● What the task requires: Take the records below and extract, word for word, the lines from the one containing "RESULTADO_LIQUIDO: 3192 -> 2500" through the final line, inclusive. Omit pictures.

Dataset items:
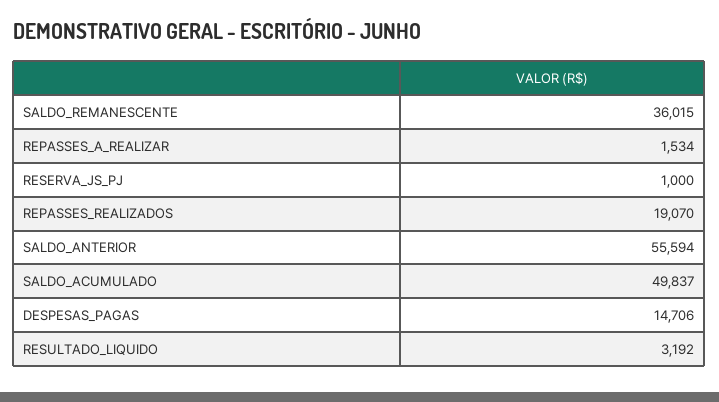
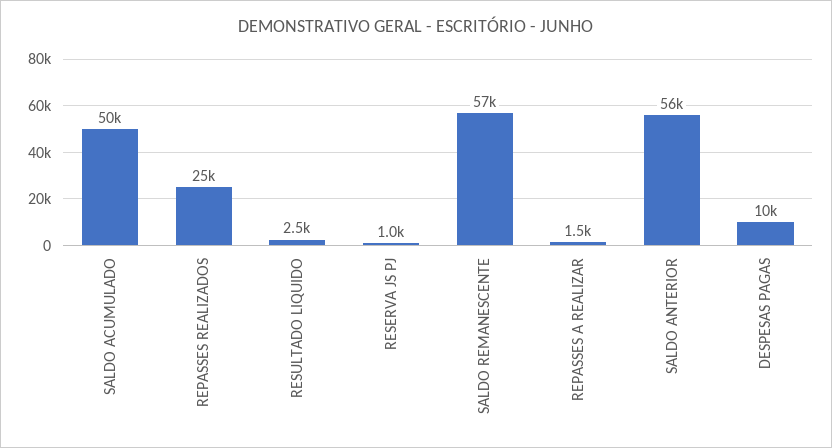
SALDO_REMANESCENTE: 36015 -> 57000
REPASSES_REALIZADOS: 19070 -> 25000
DESPESAS_PAGAS: 14706 -> 10000
RESULTADO_LIQUIDO: 3192 -> 2500

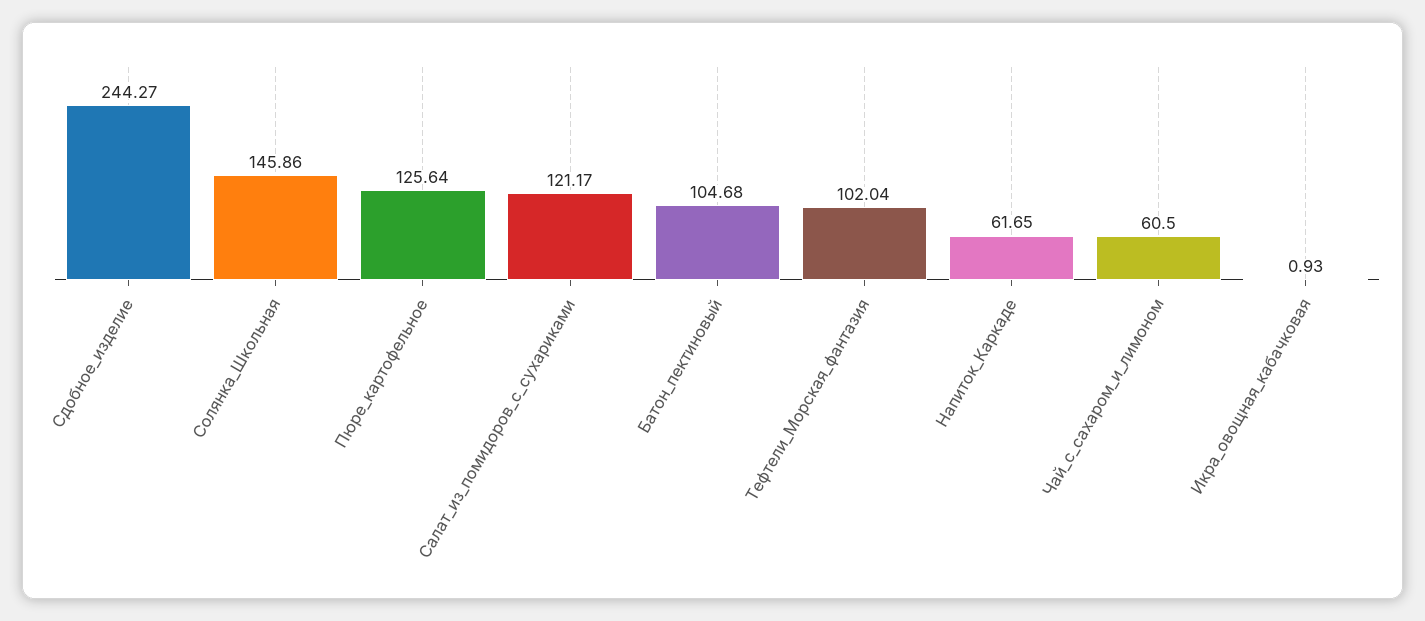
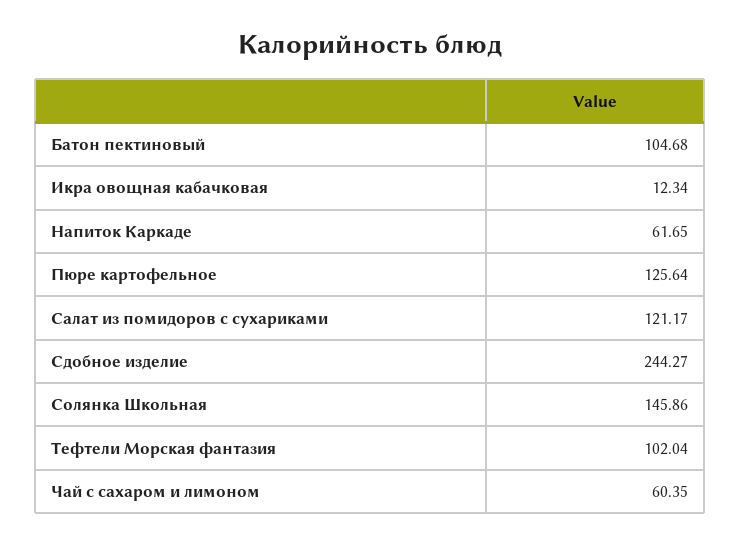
Чай_с_сахаром_и_лимоном: 60.5 -> 60.35
Икра_овощная_кабачковая: 0.93 -> 12.34

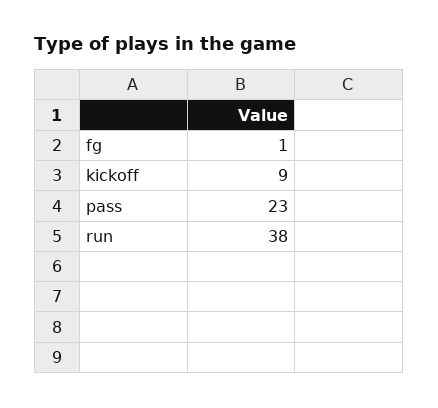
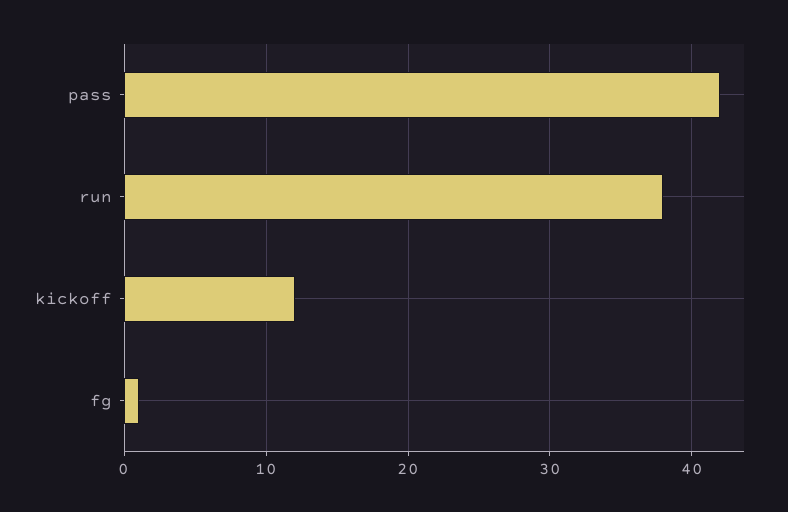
kickoff: 9 -> 12
pass: 23 -> 42

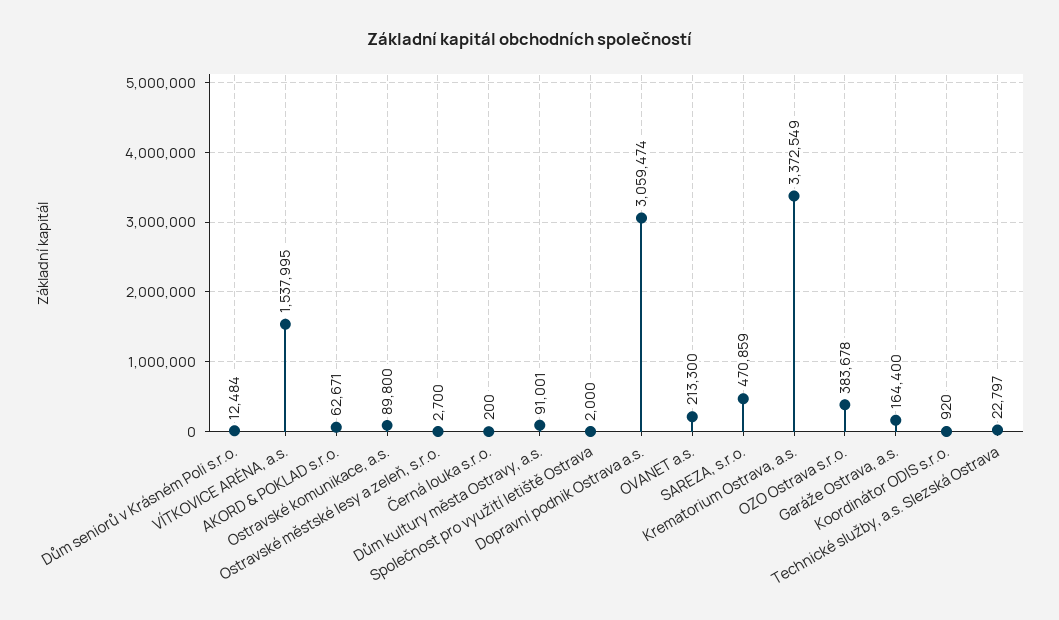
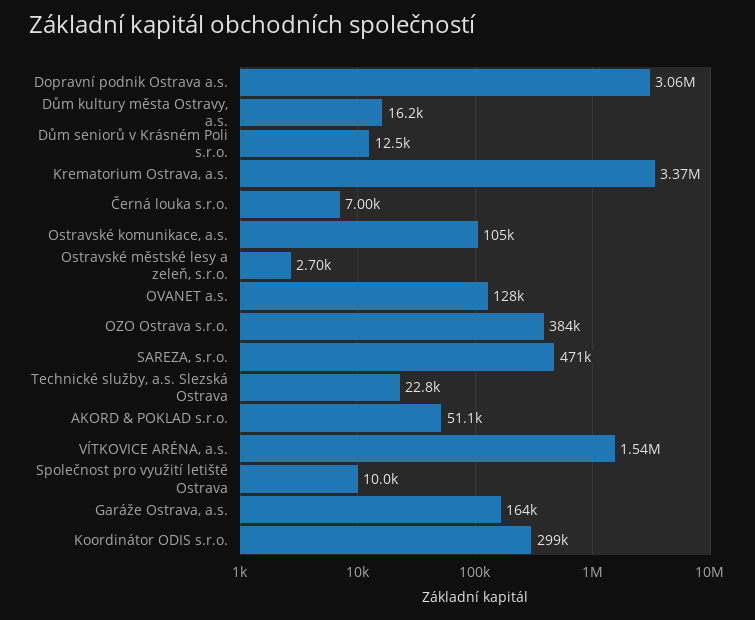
AKORD & POKLAD s.r.o.: 62671 -> 51100
Ostravské komunikace, a.s.: 89800 -> 105000
Černá louka s.r.o.: 200 -> 7000
Dům kultury města Ostravy, a.s.: 91001 -> 16200
Společnost pro využití letiště Ostrava: 2000 -> 10000
OVANET a.s.: 213300 -> 128000
Koordinátor ODIS s.r.o.: 920 -> 299000

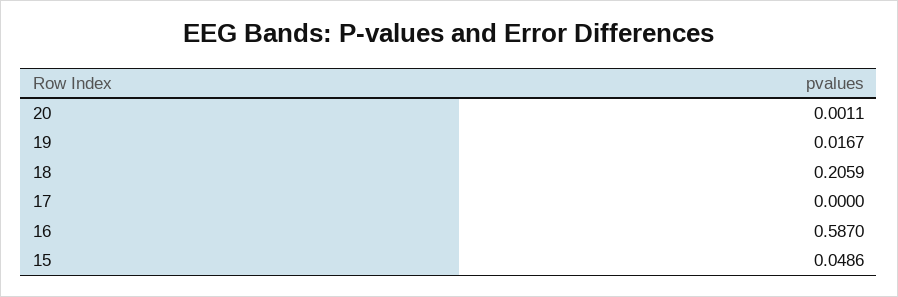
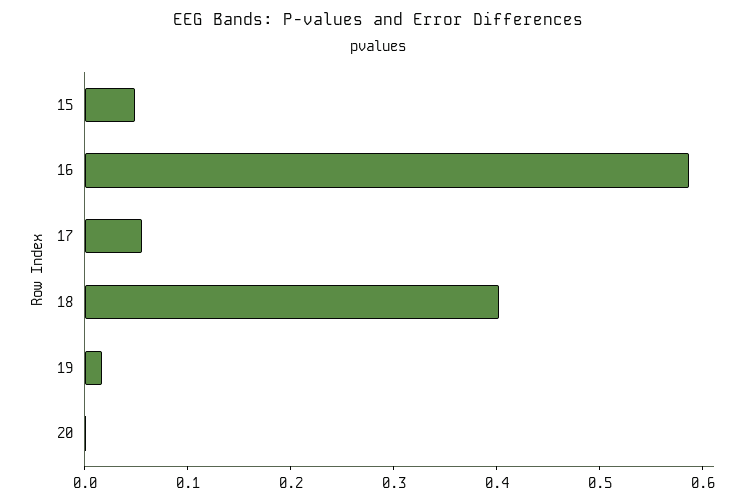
18: 0.2059 -> 0.4
17: 0 -> 0.06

● Response below:
RESULTADO_LIQUIDO: 3192 -> 2500

Чай_с_сахаром_и_лимоном: 60.5 -> 60.35
Икра_овощная_кабачковая: 0.93 -> 12.34

kickoff: 9 -> 12
pass: 23 -> 42

AKORD & POKLAD s.r.o.: 62671 -> 51100
Ostravské komunikace, a.s.: 89800 -> 105000
Černá louka s.r.o.: 200 -> 7000
Dům kultury města Ostravy, a.s.: 91001 -> 16200
Společnost pro využití letiště Ostrava: 2000 -> 10000
OVANET a.s.: 213300 -> 128000
Koordinátor ODIS s.r.o.: 920 -> 299000

18: 0.2059 -> 0.4
17: 0 -> 0.06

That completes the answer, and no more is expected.